Depuis, l’espionnage grâce aux satellites fonctionnant en mode réticulaire, a plus que progressé. Le président Trump l’a d’ailleurs parfaitement compris lorsqu’il dit « … we knew ». Il ne s’agit pas non plus de faire preuve d’un irénisme débridé qui n’est, certes pas, la qualité première de Trump. La solution passe par des buts intermédiaires.
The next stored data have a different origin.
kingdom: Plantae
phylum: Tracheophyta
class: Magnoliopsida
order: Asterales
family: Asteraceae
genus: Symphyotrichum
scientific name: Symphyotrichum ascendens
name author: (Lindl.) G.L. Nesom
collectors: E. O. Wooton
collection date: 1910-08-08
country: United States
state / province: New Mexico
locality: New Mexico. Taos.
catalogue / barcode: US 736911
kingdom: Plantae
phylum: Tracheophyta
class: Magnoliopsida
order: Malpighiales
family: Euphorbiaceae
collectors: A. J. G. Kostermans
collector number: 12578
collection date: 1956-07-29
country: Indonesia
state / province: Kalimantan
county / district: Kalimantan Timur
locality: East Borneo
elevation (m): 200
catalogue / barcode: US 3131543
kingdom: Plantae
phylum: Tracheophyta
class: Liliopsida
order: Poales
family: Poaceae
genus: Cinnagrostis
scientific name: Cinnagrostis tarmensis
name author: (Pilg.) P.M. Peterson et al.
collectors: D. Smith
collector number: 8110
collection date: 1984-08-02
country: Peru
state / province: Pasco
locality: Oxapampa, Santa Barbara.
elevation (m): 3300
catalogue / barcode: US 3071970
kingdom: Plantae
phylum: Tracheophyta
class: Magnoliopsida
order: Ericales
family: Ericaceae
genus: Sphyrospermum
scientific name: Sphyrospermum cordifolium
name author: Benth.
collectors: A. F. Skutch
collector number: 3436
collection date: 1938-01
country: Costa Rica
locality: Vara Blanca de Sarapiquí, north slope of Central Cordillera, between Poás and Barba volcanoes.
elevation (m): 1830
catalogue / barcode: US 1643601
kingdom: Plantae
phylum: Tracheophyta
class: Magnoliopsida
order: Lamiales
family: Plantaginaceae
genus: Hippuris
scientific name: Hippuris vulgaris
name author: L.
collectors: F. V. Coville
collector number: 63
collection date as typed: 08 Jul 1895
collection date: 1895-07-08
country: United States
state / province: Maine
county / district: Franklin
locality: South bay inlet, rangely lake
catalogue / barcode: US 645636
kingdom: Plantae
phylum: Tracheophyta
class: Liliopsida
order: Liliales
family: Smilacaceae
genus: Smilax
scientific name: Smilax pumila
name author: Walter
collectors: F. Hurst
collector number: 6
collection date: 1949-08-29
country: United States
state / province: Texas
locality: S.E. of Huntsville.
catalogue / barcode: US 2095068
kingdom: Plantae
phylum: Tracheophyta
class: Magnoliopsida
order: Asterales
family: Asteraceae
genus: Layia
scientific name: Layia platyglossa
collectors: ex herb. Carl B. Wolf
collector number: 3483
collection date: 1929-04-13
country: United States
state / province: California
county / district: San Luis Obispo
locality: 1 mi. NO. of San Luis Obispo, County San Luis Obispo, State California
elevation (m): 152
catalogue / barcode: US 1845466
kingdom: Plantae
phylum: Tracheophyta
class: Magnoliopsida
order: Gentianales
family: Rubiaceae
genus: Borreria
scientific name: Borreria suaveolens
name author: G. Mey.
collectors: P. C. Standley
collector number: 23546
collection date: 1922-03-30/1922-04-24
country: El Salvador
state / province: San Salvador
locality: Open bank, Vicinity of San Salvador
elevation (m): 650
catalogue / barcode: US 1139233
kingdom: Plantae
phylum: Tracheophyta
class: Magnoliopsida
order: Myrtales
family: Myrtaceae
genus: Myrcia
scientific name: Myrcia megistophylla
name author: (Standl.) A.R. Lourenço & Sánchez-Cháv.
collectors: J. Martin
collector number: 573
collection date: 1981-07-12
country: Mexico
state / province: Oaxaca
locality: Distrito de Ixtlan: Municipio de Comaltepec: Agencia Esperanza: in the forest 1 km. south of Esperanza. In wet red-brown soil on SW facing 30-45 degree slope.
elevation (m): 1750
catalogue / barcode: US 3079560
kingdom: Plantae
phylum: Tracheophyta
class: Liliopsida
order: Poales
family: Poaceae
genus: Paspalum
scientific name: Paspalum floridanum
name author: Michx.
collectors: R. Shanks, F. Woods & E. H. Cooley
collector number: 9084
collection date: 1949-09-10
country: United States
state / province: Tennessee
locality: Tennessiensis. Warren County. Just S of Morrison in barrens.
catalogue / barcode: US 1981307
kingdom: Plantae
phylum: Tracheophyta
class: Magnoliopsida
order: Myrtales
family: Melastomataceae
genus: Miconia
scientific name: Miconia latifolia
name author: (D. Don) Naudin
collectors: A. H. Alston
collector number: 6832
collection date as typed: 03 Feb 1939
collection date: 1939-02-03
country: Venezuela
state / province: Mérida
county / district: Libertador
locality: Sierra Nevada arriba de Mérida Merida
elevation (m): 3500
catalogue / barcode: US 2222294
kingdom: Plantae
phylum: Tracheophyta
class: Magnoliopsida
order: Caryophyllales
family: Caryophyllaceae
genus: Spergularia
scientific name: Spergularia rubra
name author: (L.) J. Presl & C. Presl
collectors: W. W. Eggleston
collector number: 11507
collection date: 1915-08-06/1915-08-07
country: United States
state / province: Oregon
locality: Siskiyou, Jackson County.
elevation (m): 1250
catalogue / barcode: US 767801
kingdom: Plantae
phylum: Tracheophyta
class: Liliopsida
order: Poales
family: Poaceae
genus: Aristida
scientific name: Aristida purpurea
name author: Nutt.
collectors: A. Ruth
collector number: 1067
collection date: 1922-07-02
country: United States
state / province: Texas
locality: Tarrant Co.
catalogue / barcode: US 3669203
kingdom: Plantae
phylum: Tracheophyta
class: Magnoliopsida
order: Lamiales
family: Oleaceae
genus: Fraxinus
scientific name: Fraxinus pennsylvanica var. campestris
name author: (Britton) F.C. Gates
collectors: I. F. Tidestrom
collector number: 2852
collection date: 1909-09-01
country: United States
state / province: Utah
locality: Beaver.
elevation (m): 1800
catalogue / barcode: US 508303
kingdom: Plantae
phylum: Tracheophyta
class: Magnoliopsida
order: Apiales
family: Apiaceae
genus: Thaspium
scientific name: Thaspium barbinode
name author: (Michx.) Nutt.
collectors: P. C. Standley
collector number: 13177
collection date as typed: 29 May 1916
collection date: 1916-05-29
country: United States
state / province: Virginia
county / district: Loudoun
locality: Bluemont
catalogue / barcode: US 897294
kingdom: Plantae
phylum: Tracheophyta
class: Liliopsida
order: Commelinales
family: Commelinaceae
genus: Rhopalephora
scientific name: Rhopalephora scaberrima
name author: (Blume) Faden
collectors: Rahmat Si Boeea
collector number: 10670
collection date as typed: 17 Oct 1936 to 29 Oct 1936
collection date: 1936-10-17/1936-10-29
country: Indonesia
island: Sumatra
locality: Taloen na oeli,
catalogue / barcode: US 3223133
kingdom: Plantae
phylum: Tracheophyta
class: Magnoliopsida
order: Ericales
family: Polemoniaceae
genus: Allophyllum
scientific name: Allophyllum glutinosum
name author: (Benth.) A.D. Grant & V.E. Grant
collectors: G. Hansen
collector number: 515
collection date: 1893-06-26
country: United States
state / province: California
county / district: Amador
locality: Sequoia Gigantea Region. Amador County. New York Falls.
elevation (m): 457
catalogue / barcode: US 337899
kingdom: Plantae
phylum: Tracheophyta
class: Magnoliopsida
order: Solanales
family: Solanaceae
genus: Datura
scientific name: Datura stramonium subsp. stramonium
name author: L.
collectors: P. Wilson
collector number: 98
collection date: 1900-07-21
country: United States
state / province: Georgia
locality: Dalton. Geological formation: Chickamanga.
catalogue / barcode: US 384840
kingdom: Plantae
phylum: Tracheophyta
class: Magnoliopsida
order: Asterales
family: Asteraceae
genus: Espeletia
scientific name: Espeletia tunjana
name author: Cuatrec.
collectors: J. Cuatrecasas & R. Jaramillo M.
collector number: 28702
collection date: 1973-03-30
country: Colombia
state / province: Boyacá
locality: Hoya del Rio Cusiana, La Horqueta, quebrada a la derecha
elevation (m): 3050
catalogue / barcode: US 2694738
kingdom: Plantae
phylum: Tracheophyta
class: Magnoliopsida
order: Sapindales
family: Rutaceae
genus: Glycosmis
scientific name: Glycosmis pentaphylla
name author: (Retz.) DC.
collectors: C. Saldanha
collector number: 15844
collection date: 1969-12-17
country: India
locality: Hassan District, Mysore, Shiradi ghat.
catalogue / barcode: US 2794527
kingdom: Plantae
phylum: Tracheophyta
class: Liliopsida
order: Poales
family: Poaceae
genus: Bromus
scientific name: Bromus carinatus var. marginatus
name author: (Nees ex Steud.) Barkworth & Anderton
Il faut donc accepter que la Corée du Nord exige comme l’alpha et l’oméga de sa doctrine de défense la dissuasion du faible au fort.
Ce faisant, elle ne fait que se conformer au fameux tryptique de Thucydide. Thucydide nous a livré une grille de lecture qui reste toujours valide : Phobos, Kerdos, Doxa. Que messieurs les négociateurs américains veuillent bien s’en servir. (Il est inutile demande de demander un tel effort à Donald Trump, nous ne sommes pas sûrs, que ce nom évoque quoi que ce soit pour lui.)

Désormais, persuadés que les Américains ne cherchent ni à envahir son pays ni à vouloir un changement de régime (au reste le voudraient-ils qu’ils ne le pourraient pas. L’Iran en est la preuve éclatante et Maduro, quant à lui, est toujours cramponné au pouvoir) les Coréens peuvent donc continuer à exercer leur dictature la plus barbare et sanglante au monde. Le renversement et l’assassinat des frères Ngo Dinh Diem n’est plus de mode aujourd’hui en ce bas monde. Ô tempora, Ô mores !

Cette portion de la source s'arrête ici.